福島第一原発3号機の内部調査に成功したLiberawareのマイクロドローン
株式会社Liberawareが開発したマイクロドローンが、東京電力ホールディングスと共同で福島第一原子力発電所の3号機で行われた原子炉格納容器(PCV)内部調査に投入され、計画通りの成果を収めました。調査は2026年3月5日から3月19日まで実施され、ドローンが取得した映像は廃炉作業の重要な資料となることでしょう。
調査の背景
福島第一原発の廃炉プロジェクトでは、燃料デブリの取り出しに向けた内部状況の把握が欠かせません。原子炉格納容器内部は狭く、暗いため、特別な技術が求められています。そこで、Liberawareの130mm×120mm、95gという小型のマイクロドローンが採用され、従来の調査機器ではアクセスが難しい場所にも入ることが可能となりました。
ドローンには、数百メートル離れた操縦が可能な機能や、無線通信、多様な撮影機能が搭載されています。調査中には、原子炉圧力容器(RPV)の底部付近の構造物を初めて直接撮影し、重要なデータを取得しました。
調査成果
本調査では、ペデスタル内外の重要な区域を網羅的に飛行し、特に次の場所が確認されました:
- - ペデスタル外周部
- - ペデスタル内部
- - RPV底部
調査中、具体的な映像を収めることができ、上部構造物の損傷の状況や付着物の確認にも成功しました。
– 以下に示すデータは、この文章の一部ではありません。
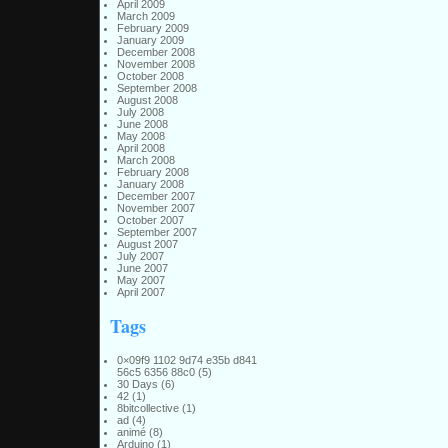
April 2009
March 2009
February 2009
January 2009
December 2008
November 2008
October 2008
September 2008
August 2008
July 2008
June 2008
May 2008
April 2008
March 2008
February 2008
January 2008
December 2007
November 2007
October 2007
September 2007
August 2007
July 2007
June 2007
May 2007
April 2007
Tags
0×09f9 1102 9d74 e35b d841
56c5 6356 88c0
(5)
30 Days
(6)
42
(1)
8bitcollective
(1)
ad
(4)
animé
(8)
Arduino
(1)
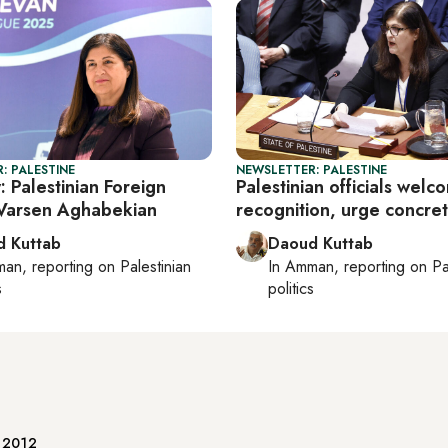
: PALESTINE
NEWSLETTER: PALESTINE
: Palestinian Foreign
Palestinian officials welc
 Varsen Aghabekian
recognition, urge concret
 Kuttab
Daoud Kuttab
man
, reporting on
Palestinian
In
Amman
, reporting on
Pa
s
politics
e 2012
これにより、今後の廃炉計画の策定に向けた貴重なデータが得られ、廃炉プロジェクト全体において大きな進展が期待されます。
今後の展望
Liberawareは「誰もが安全な社会を作る」という使命を持ち、危険な現場の点検を可能にする技術を進化させ続けています。本調査の成果は、同社の技術的到達を示すとともに、廃炉作業を加速させる重要な一歩となりました。今後は、今回の映像データの解析を進め、東京電力の作業に役立てていく予定です。
Liberawareについて
エネルギー業界での安全性向上を目指す株式会社Liberawareは、屋内空間での点検・計測に特化したドローン技術を開発しています。その活動は、見えないリスクを可視化し、社会全体の安全を向上させるためのものです。
会社名:株式会社Liberaware(リベラウェア)
所在地:千葉県千葉市中央区
設立日:2016年8月22日
事業内容:ドローン事業、デジタルツイン事業、ソリューション開発事業
このように、Liberawareの技術は、廃炉作業だけでなく、様々な分野での応用が期待されています。